Bishops' and lawmakers' current inaction despite the closing window of opportunity to protect our future suggests time can perpetuate injustice. In this time of climate crisis, talk of active nonviolence is a timely — and, in fact, an overdue — expression of Christian love.
To catalyze adequate climate action, we proposed to Francis creation of comprehensive active nonviolence education and training centers. This recommendation follows Lawson's insight that change doesn't happen spontaneously, but requires training in evidence-based nonviolent strategies.
U.S. Catholic leaders' failure to share and enact the church's own climate teachings is causing many in our generation to become disillusioned with the church.
The centers would train Catholics and other people of goodwill. Since active nonviolence seeks a change of heart that begins with authentic encounter, these centers would teach St. John Paul II's concept of "ecological conversion" along with skills of negotiation and advocacy. These centers would also teach the proven techniques of nonviolent direct action.
Francis applauded the intuitions of our group. Faced with modern challenges, he insisted that "we need the prophecy of nonviolence" and affirmed "the construction of nonviolent activities."
Building on our generation's frustrations with U.S. Catholic leaders' hypocritical failure to share and enact church teaching on climate change, he said, "Nonviolence is the road of humanity's nonhypocrisy, which is the real revolution, the real change, the real liberation. … Through the path of nonviolence, you reach sincerity and reject all hypocrisy."

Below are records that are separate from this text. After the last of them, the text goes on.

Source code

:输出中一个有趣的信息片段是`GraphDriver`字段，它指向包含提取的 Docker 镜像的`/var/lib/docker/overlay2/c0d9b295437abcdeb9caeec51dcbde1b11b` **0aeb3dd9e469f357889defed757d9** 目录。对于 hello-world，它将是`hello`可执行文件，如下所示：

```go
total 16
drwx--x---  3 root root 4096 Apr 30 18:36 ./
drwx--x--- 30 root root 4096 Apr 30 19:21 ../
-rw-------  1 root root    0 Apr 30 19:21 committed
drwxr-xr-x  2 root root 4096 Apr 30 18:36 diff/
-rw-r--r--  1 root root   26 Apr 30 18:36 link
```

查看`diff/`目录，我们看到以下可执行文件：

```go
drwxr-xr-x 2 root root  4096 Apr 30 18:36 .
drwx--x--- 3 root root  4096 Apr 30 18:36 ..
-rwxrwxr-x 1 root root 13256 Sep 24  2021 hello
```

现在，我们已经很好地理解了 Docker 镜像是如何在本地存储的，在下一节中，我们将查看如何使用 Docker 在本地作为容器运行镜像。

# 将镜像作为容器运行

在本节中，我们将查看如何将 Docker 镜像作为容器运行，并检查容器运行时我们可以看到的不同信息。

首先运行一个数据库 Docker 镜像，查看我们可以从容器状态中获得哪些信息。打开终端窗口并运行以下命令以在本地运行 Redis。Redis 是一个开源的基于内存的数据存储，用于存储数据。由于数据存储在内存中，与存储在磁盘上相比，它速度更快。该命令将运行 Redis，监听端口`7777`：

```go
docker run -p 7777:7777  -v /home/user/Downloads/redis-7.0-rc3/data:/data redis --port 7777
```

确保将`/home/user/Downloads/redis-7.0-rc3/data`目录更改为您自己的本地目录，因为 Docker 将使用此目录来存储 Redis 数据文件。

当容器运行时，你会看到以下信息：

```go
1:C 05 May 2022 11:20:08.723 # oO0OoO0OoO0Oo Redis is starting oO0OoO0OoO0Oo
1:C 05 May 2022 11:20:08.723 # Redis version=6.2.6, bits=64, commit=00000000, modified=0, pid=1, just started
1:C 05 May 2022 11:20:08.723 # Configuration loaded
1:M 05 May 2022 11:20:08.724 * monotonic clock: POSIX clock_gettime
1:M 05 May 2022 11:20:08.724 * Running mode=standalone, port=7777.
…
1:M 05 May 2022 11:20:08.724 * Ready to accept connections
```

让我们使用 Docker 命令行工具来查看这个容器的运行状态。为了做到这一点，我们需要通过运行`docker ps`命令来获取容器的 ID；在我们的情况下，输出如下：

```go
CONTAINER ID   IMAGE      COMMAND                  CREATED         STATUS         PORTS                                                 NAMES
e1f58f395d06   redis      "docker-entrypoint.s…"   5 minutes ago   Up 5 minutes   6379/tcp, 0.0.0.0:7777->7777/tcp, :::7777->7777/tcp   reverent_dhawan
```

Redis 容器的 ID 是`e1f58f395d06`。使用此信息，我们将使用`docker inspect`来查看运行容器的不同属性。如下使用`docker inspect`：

We had the once-in-a-lifetime opportunity to speak directly with Pope Francis on behalf of our peers. We told him that for many in our generation, climate change encapsulates what the Second Vatican Council called the "joys and the hopes, the griefs and the anxieties of the people of this age." We told him that the current inaction of our faith and political leaders is compelling young people to turn to the celebrated Christian tradition of active nonviolence.
As young Catholics disheartened by failed negotiations, we see this course of action as one our faith obligates. For our sake and the sake of current and future generations, we hope and pray you agree.
[Emily E. Burke is a 2021 graduate of Creighton University and a doctoral student at the University of Wisconsin-Madison. Henry Glynn is a junior at Creighton University.]